• [Texto proporcionado]:
::::::

El Señor le pregunta dónde están los otros nueve:

“¿No eran diez los que se curraron? ¿Dónde están los otros nueve?”

(Lc 17, 17).

Sólo volvió este samaritano y luego le dice:

“Anda, tu fe te ha salvado.”

(Lc 17, 19).

SER AGRADECIDO

Me parece que este evangelio es muy bonito y que podemos aprovecharlo mucho para nuestra propia vida.

Te propongo que pienses en esas cosas concretas que el Señor ha hecho por ti, que Jesús te ha dado, son muchísimas, seguramente. Sí, es verdad, en nuestra vida hay cosas que son difíciles, dificultades, cosas que uno considera que no son buenas, enfermedades, sufrimiento…

Pero, muchas veces, esas cosas que nos pasan, esas cosas que consideramos malas, no nos dejan ver lo bueno que nos ha dado el Señor. No nos dejan valorar nuestra vida, nuestra familia, las cosas que tenemos, las cosas que compartimos con los demás, la sociedad en la que vivimos.

::::::

[Entradas del conjunto de datos]
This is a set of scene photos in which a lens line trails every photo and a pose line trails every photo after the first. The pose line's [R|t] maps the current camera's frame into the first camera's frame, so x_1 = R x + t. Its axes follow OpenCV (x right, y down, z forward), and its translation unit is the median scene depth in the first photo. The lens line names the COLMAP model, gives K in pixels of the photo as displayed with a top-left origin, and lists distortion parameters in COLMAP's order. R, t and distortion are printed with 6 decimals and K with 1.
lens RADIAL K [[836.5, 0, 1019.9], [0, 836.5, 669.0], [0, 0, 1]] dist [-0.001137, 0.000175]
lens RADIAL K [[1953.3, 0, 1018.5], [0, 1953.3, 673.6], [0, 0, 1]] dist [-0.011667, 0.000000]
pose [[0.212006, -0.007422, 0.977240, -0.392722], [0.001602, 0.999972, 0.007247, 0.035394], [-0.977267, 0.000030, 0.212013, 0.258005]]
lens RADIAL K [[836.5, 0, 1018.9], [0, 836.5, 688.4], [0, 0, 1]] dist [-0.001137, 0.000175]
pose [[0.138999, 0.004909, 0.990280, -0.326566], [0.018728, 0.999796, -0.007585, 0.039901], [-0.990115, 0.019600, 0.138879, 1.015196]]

::::::

• [Consigna]: Según el comentario sobre el evangelio, las cosas que consideramos malas no nos dejan valorar varias cosas. Enuméralas todas.

• [Respuesta]:
- nuestra vida
- nuestra familia
- las cosas que tenemos
- las cosas que compartimos con los demás
- la sociedad en la que vivimos